Otley Action for Older People, Otley Courthouse, Otley Town Council and others are also in the process of arranging amazing support for those who need it and will be issuing details this week.
We’re in discussions with these and others about how we can best be of help and we’ll keep you posted.
In the meantime, we are hearing beautiful stories like this one about neighbourhoods getting together to support each other in ways we haven’t necessarily done for a while. Abridged to remove personal info:
“A woman…..moved in next door to us about a year ago. She’s really lovely………On Monday she told me how scared she was about the virus, and I told her that I was starting to collect and exchange the phone numbers of people in the street……she really liked the idea and said she had loads of time, so she took the work on. Yesterday she showed me her list of over 40 signed up households, and said how much better she was feeling, and how she now really felt part of this community – she looked all bright and sparkly.
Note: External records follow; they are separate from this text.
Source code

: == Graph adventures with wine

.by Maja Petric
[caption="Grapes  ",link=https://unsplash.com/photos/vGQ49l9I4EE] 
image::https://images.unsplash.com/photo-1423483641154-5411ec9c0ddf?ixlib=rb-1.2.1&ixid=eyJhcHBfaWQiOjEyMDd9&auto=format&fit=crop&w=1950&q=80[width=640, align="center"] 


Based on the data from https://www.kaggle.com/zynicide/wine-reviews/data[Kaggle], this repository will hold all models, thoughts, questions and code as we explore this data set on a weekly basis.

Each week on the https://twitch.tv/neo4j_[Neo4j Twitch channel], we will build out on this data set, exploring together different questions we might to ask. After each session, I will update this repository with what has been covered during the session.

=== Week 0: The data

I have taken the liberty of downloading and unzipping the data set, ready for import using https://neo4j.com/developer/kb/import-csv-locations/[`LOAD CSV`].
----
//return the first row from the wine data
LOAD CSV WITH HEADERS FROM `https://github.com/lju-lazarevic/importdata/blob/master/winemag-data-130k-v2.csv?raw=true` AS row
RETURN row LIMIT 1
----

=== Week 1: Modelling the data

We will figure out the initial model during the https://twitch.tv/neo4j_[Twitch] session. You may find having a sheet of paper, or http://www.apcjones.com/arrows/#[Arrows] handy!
Yet more proof of the therapeutic power that community action can have when troubled and frightened people get involved!”
Even the offer of help can be profoundly powerful in easing anxiety, both giving and receiving help, especially for the most vulnerable.
The more we look out for each other the more secure we’ll all be and Leeds City Council have just issued these guidelines on how to safely look after each other https://doinggoodleeds.org.uk/news/2020/03/20/being-a-good-neighbour-202003201456/.
There are plenty of examples of how to go about this and many of you have probably seen the following in the news https://covidmutualaid.org/.
It has handy tips and things like leaflets to drop through people’s doors to say ‘I’m here if you need me’. If you do organise something in your street, try to do it as a group, register on their map (let’s fill it!) and let us know who’s coordinating so we can stay in touch. Make sure that people know each other and don’t enter each other homes, not just for the importance of distancing, also for safeguarding reasons.
As the LCC guidelines say there are already instances of doorstep fraud. We’ll all be at home and probably out in our gardens or twitching our curtains like the biggest neighbourhood watch scheme there has ever been!
When the info drops this week about the town’s plans and other projects develop, please support them and be very proud of where we live!
Keeping a bit of distance and getting closely connected.